1. For Israel, and its ardent supporters: The occupation has gone for far too long.
The excuses for failing to make peace have grown very thin, and are no longer believed by its own friends. For the foreseeable future Israel holds all the cards and must determine how it wishes to play them. It can no longer “hope for someone on the other side” to come forward. It controls Palestinians, their lives, their movement, and even their leadership. It holds levers over all aspects of their lives, and acts as sovereign and owner of the entire land, unrestrained by anything ( including international law, or the international community), and has successfully deflected all acts of resistance and all outside pressures. It still needs to determine, for its own purposes, at least, where it should go, and what it should do. The collapse of the moves for Palestinian statehood (celebrated by some) forces the issue of: what then? Do we rule over Palestinians forever, as non citizens? Can we accept in perpetuity that our Jewish state can only treat Palestinians as unequal in Israel, occupied in parts of the West Bank, totally besieged in Gaza, and permanently barred into exile for their diaspora? And if so, how do we “manage” this situation as a permanent state of affairs? How can we best deal with another people that we rule, but in accordance with our own ideals? Palestinians are going nowhere, so how we deal with them (sans excuses) as part of who we are or have become.
2. For Palestinians:
As hopes for a genuine independent state collapse, and the one-state solution appears even farther away, how do we struggle for our rights and dignity, and build for ourselves and our children a better future?

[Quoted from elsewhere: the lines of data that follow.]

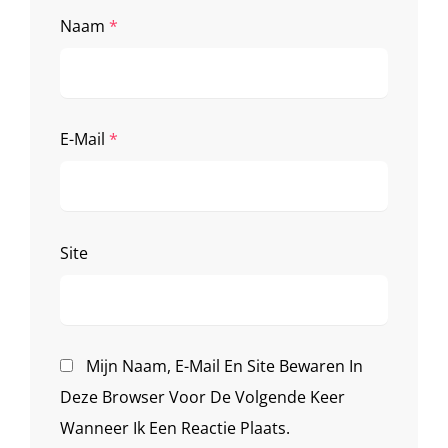
Naam
*
E-Mail
*
Site
Mijn Naam, E-Mail En Site Bewaren In
Deze Browser Voor De Volgende Keer
Wanneer Ik Een Reactie Plaats.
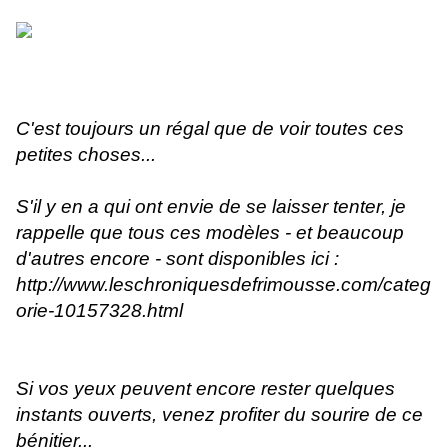
C'est toujours un régal que de voir toutes ces
petites choses...
S'il y en a qui ont envie de se laisser tenter, je
rappelle que tous ces modèles - et beaucoup
d'autres encore - sont disponibles ici :
http://www.leschroniquesdefrimousse.com/categ
orie-10157328.html
Si vos yeux peuvent encore rester quelques
instants ouverts, venez profiter du sourire de ce
bénitier...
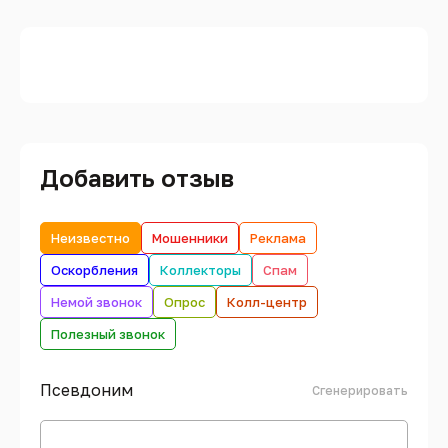
Добавить отзыв
Неизвестно
Мошенники
Реклама
Оскорбления
Коллекторы
Спам
Немой звонок
Опрос
Колл-центр
Полезный звонок
Псевдоним
Сгенерировать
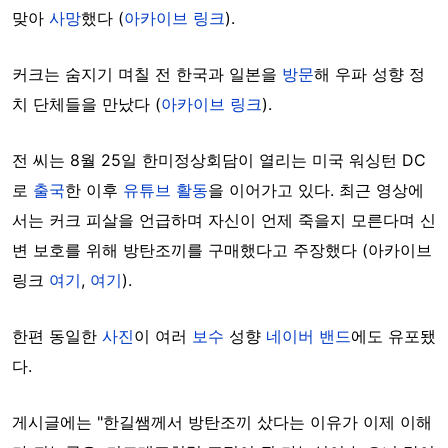
맞아
사망
했다 (
아카이브 링크
).
커크는 숨지기 며칠 전
한국과 일본을
방문
해 우파 성향 정
치 단체들을 만났다 (
아카이브 링크
).
전 씨는 8월 25일 한미정상회담이 열리는 미국 워싱턴 DC
로
출국
한 이후
유튜브 활동
을 이어가고 있다. 최근 영상에
서는 커크 피살을 언급하며 자신이 언제 죽을지 모른다며 신
변 보호를 위해 방탄조끼를 구매했다고 주장했다 (아카이브
링크
여기
,
여기
).
한편 동일한
사진
이 여러
보수
성향
네이버 밴드
에도 유포됐
다.
게시글에는 "한길쌤께서 방탄조끼 샀다는 이유가 이제 이해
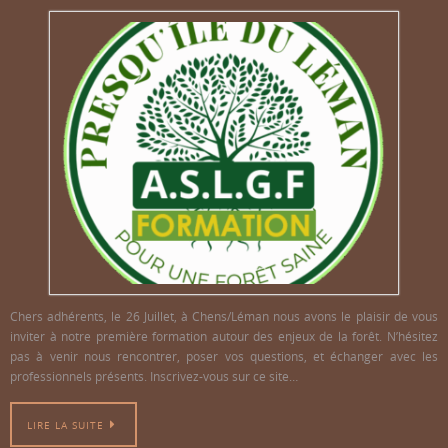
Chers adhérents, le 26 Juillet, à Chens/Léman nous avons le plaisir de vous
inviter à notre première formation autour des enjeux de la forêt. N’hésitez
pas à venir nous rencontrer, poser vos questions, et échanger avec les
professionnels présents. Inscrivez-vous sur ce site…
LIRE LA SUITE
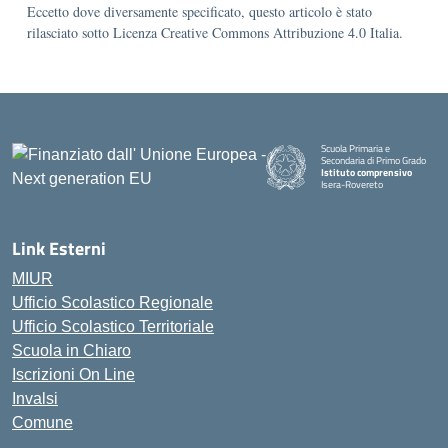
Eccetto dove diversamente specificato, questo articolo è stato
rilasciato sotto Licenza Creative Commons Attribuzione 4.0 Italia.
Scuola Primaria e
Secondaria di Primo Grado
Istituto comprensivo
Isera-Rovereto
Link Esterni
MIUR
Ufficio Scolastico Regionale
Ufficio Scolastico Territoriale
Scuola in Chiaro
Iscrizioni On Line
Invalsi
Comune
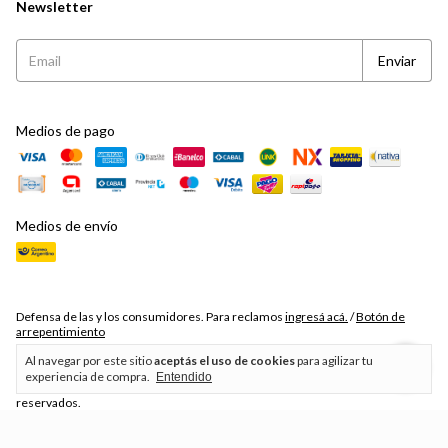
Newsletter
Medios de pago
Medios de envío
Defensa de las y los consumidores. Para reclamos
ingresá acá.
/
Botón de
arrepentimiento
Al navegar por este sitio
aceptás el uso de cookies
para agilizar tu
experiencia de compra.
Entendido
Copyright The Bear Love - 20310755479 - 2026. Todos los derechos
reservados.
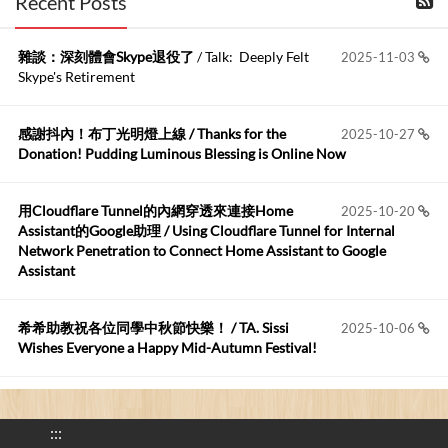
Recent Posts
kage好像也可以下載整個網站 感謝分享
雜談：深刻體會Skype退役了
/ Talk: Deeply Felt
2025-11-03
Anonymous
:
2026-06-15
Skype's Retirement
https://github.com/t...
感謝抖內！布丁光明燈上線 / Thanks for the
2025-10-27
布丁布丁吃布丁
:
2026-05-17
Donation! Pudding Luminous Blessing is Online Now
我目前並沒有常駐的Google Home...
用Cloudflare Tunnel的內網穿透來連接Home
2025-10-20
Robertmycs
:
2026-05-15
Assistant的Google助理 / Using Cloudflare Tunnel for Internal
這篇WinXP公用電腦安裝與優化的步驟超...
Network Penetration to Connect Home Assistant to Google
Assistant
Anonymous
:
2026-05-12
您好,首先肯定感謝您造福許多莘莘學子。有...
希希助教祝各位同學中秋節快樂！ / TA. Sissi
2025-10-06
Wishes Everyone a Happy Mid-Autumn Festival!
看電腦覺得疲憊嗎？比起螢幕，你更應該注意炫光
2025-08-25
的問題 / Are You Tired of Looking at the Computer? Pay More
:::
Attention to Glare Than the Screen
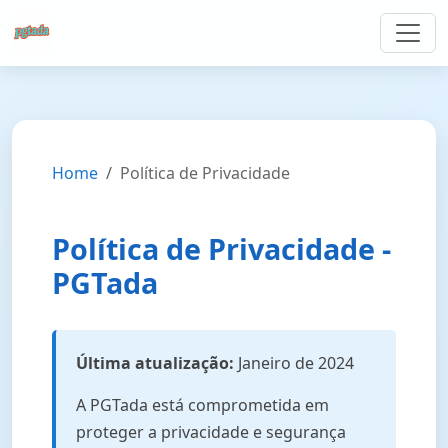
Home
Política de Privacidade
Política de Privacidade -
PGTada
Última atualização:
Janeiro de 2024
A PGTada está comprometida em
proteger a privacidade e segurança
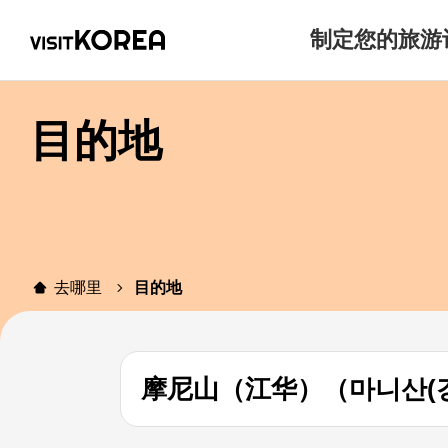
制定您的旅游
目的地
去哪里
目的地
摩尼山（江华）（마니산(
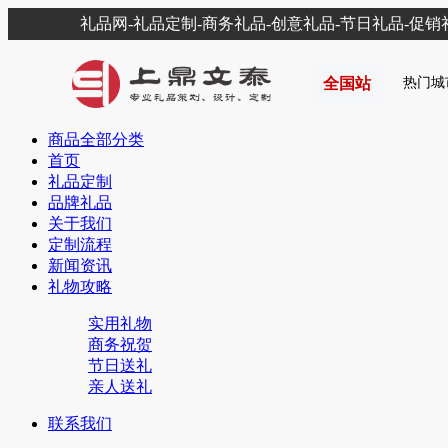
礼品网-礼品定制-商务礼品-创意礼品-节日礼品-促
全国站
热门城
商品全部分类
首页
礼品定制
品牌礼品
关于我们
定制流程
新闻资讯
礼物攻略
实用礼物
商务祝贺
节日送礼
亲人送礼
联系我们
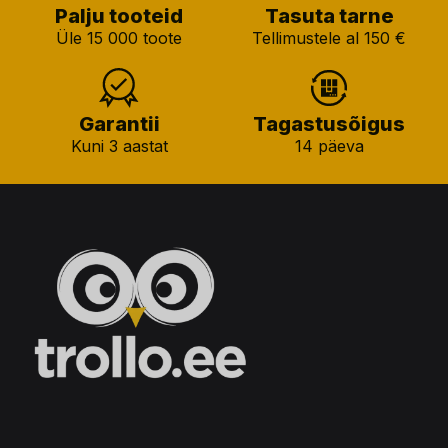
Palju tooteid
Tasuta tarne
Üle 15 000 toote
Tellimustele al 150 €
Garantii
Tagastusõigus
Kuni 3 aastat
14 päeva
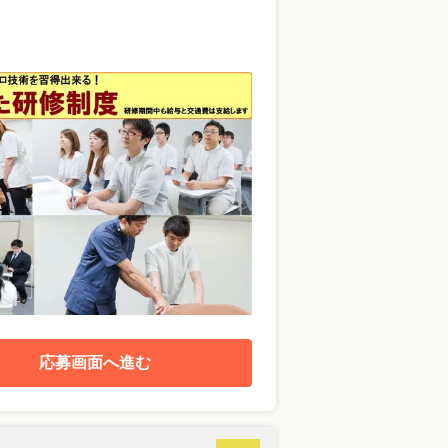
応募画面へ進む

Submission to the existing injustice is not an option. Can we find methods that are effective and goals that are achievable? Surely violence has not served us well, and is not likely to succeed against enemies who are immeasurably more powerful, better armed and organized, strategically and tactically dominant in the battlefield (and paranoid to boot). We cannot expect either the Arab world or the outside world to save us. What else can we do? Can a more assertive and better-planned and organized non-violent campaign of resistance serve us better?
3. For third parties, who are concerned about peace and justice, and who perhaps care both for Israelis and Palestinians:
Is there a path to actively be supportive of both, and work for human rights and dignity, in light of the overwhelmingly-depressive political prognosis? Despairing of an “ultimate solution,” are there interim measures we can support or work for?
To all the above, there are answers, options, and paths for action that may not lay out “THE SOLUTION” but can be worthwhile effective steps in the right direction. None of them are easy or cost free, or are guaranteed to “solve” the problem, but each can be pursued without either demanding or ruling out a political solution in the future:
1. Abandonment of the siege of Gaza, and allowing freedom of people and goods into and out of the Strip.
The siege, initially undertaken as a political move to punish Gazans for their support of Hamas, and to prevent continuity between the West Bank and Gaza as a measure to fragment Palestinians and to prevent Palestinian statehood, cannot be a permanent feature of life. With due consideration for the desire to prevent weapons from entering Gaza (a failed exercise in all cases), draconian controls over the civilian life and economy of two million souls in the Gaza Strip cannot be a permanent state of affairs. It must end. Whatever puny efforts some in Gaza may undertake to militarily resist are strategically insignificant, and in any case, cannot be completely deterred by force alone. But given the relative quiet (from Gaza’s side), the siege must be lifted. This is something all parties must work on now.